Formula for calculating the total interest payable over the life of a loan wondering if someone can help a non-mathematician out.
I am looking for the formula for calculating the total interest payable over the life of a loan.
Given that we know:
P: Principal (amount) of loan

R: The monthly repayments on the loan

T: The term of the loan (i.e. the number of repayments)

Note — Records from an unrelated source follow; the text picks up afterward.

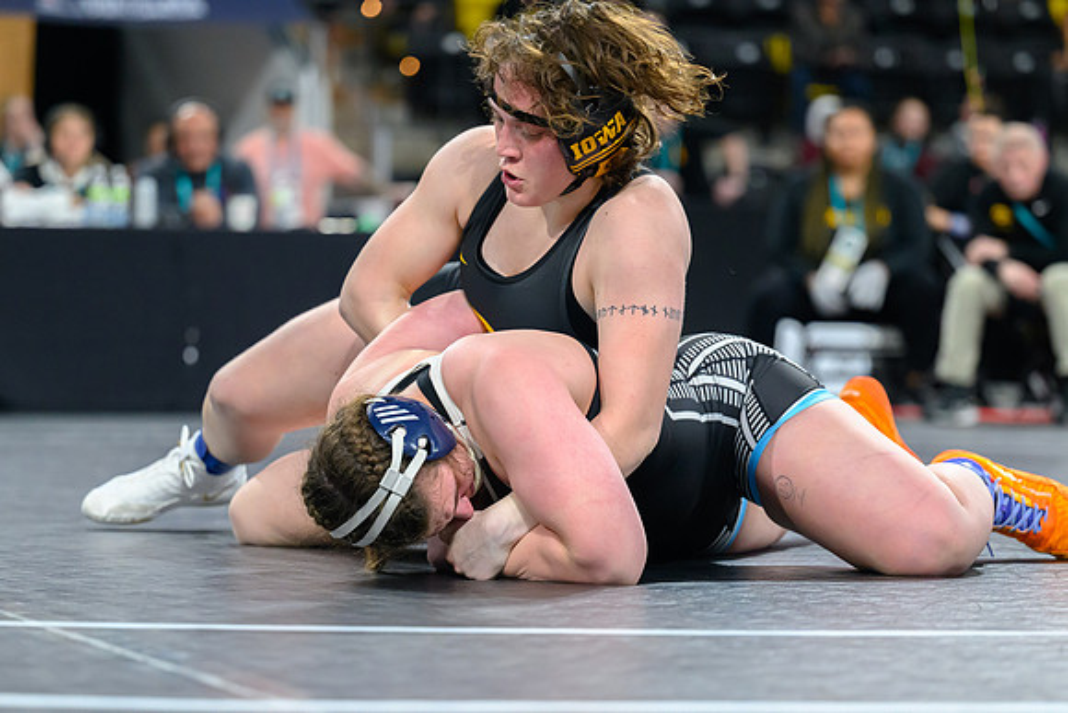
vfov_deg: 10.6
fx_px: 3848
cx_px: 507
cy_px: 446
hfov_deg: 15.8
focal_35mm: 130
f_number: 2.8
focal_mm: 103
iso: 3600
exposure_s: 1/800
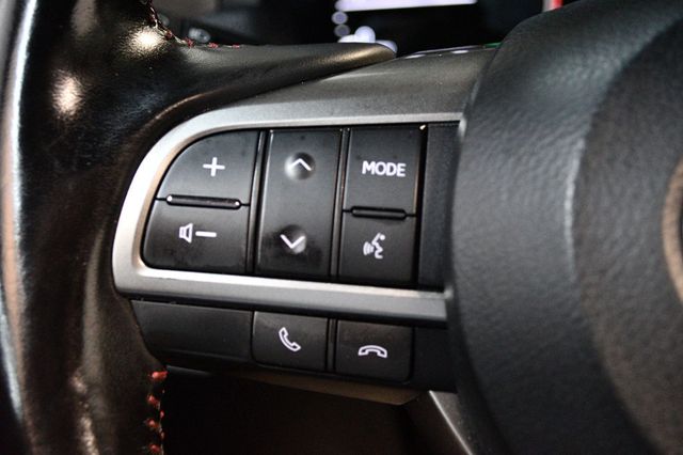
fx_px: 986
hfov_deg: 38.2
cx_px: 342
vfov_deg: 26.0
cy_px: 228
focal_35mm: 52
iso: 6400
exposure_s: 1/60
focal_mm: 35
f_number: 5
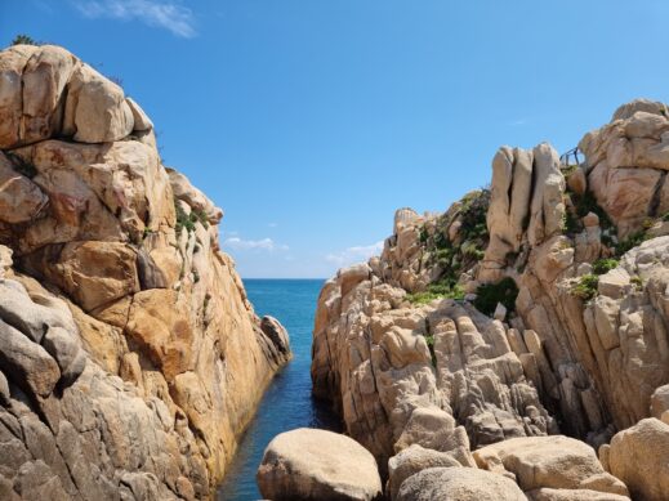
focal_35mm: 24
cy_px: 250
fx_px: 464
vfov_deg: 56.8
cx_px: 334
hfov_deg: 71.6
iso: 50
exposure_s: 1/1136
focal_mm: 6.7
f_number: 1.8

r: The annual interest rate

Assume that interest is accrued monthly and that repayments are made in arrears (at the end of each loan period).
 A: If you know the monthly payment and the number of payments, the total of payments is $RT$, so the total interest you pay is $RT-P$.  The fact that the interest is accrued monthly and payments are made in arrears only go into calculating the payment from the interest rate, which has already been done for us.
A: "If you know the monthly payment and the number of payments, the total of payments is RT, so 
the total interest you pay is RT−P. The fact that the interest is accrued monthly and payments are made in arrears only go into calculating the payment from the interest rate, which has already been done for us."
Part of Ross's answer must be missing, otherwise it makes no sense. 
RT-P.  Let's say R, monthly payments on loan, are \$1,000.
T, total number of payments is 36.
RT then equals 36,000, minus the Principal, which is \$36,000 = \$0.  So, you're paying $0 in interest, and you've factored in the interest rate nowhere. Great!
A: You said Given that we know:
P: Principal (amount) of loan
R: The monthly repayments on the loan
T: The term of the loan (i.e. the number of repayments)
r: The annual interest rate
On a \$50,000 loan at an interest rate of 8% for 5 years, then your monthly payment is \$1013.82 each month for 60 months.
You then multiply \$1013.82 x 60 payments to determine you will pay \$60,829.20 over the life of the loan.
By subtracting your original loan amount of \$50,000 (P) from \$60,829.20 (RT) you will see that over the life of the loan you will pay \$10,829.20 in total interest.